— Begin Data section —

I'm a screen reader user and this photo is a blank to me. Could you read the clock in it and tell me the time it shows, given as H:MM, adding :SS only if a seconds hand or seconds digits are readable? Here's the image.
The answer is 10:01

— End Data section —
— Begin Data section —

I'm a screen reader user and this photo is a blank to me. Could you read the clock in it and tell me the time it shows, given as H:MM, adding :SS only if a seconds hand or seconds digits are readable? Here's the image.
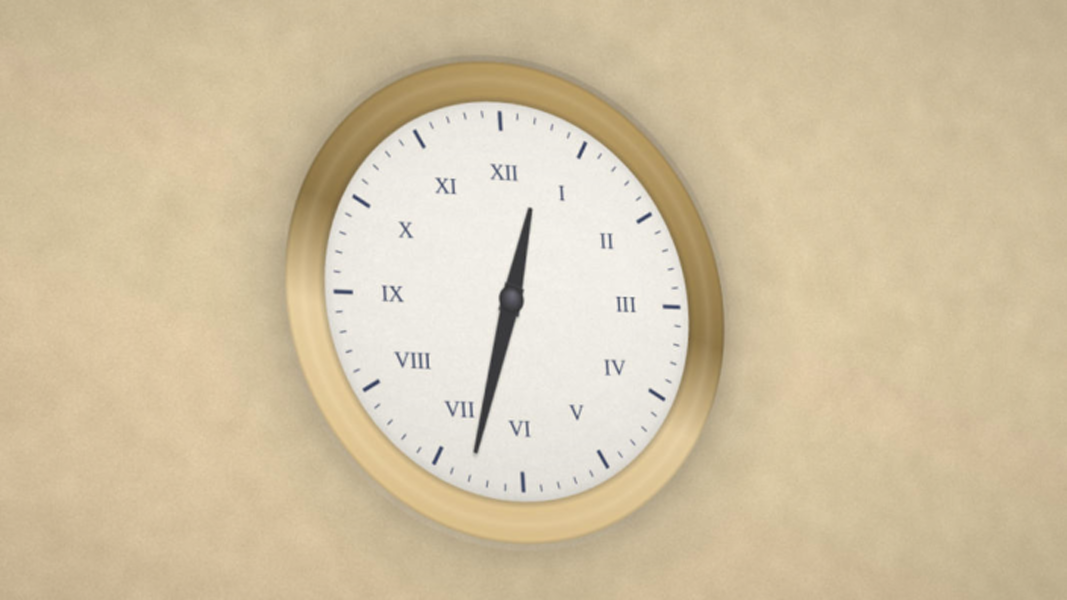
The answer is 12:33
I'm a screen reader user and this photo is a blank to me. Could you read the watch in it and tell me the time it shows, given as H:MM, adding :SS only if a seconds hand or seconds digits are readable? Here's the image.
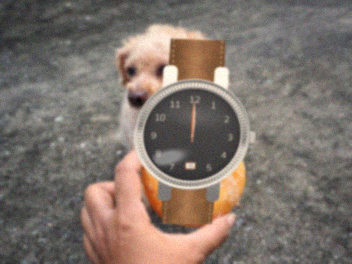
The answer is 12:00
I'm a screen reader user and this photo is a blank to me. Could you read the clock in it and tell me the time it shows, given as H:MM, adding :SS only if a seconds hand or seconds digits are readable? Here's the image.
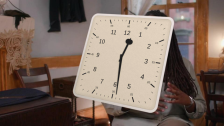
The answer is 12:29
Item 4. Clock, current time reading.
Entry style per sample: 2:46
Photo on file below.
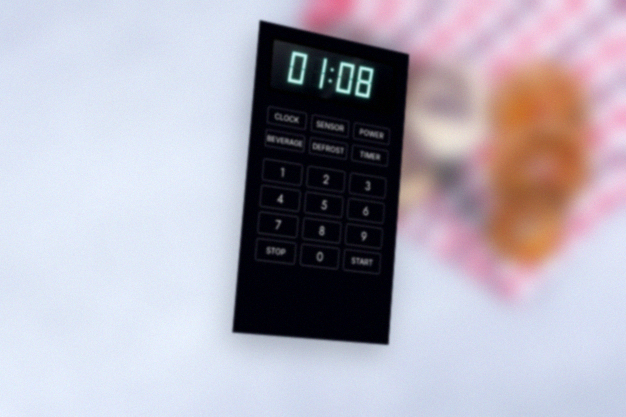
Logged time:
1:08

— End Data section —

◆ **Directions for this task**
Reproduce the records from the line containing "read the watch" through the line containing "The answer is 12:00", leaving out the picture.

◆ **Answer for the task**
I'm a screen reader user and this photo is a blank to me. Could you read the watch in it and tell me the time it shows, given as H:MM, adding :SS only if a seconds hand or seconds digits are readable? Here's the image.
The answer is 12:00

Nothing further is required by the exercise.